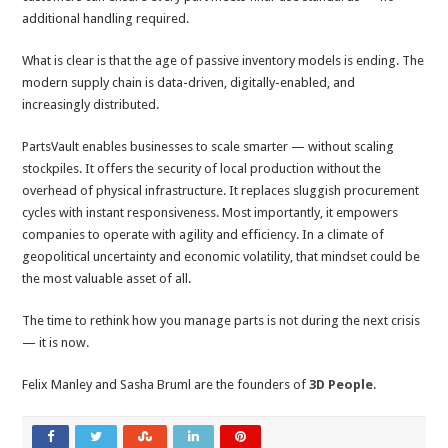
additional handling required.
What is clear is that the age of passive inventory models is ending. The
modern supply chain is data-driven, digitally-enabled, and
increasingly distributed.
PartsVault enables businesses to scale smarter — without scaling
stockpiles. It offers the security of local production without the
overhead of physical infrastructure. It replaces sluggish procurement
cycles with instant responsiveness. Most importantly, it empowers
companies to operate with agility and efficiency. In a climate of
geopolitical uncertainty and economic volatility, that mindset could be
the most valuable asset of all.
The time to rethink how you manage parts is not during the next crisis
— it is now.
Felix Manley and Sasha Bruml are the founders of
3D People
.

Task description
Gather every line in the items above containing the word "that", copying each one in full. Case counts.

Solution
What is clear is that the age of passive inventory models is ending. The
geopolitical uncertainty and economic volatility, that mindset could be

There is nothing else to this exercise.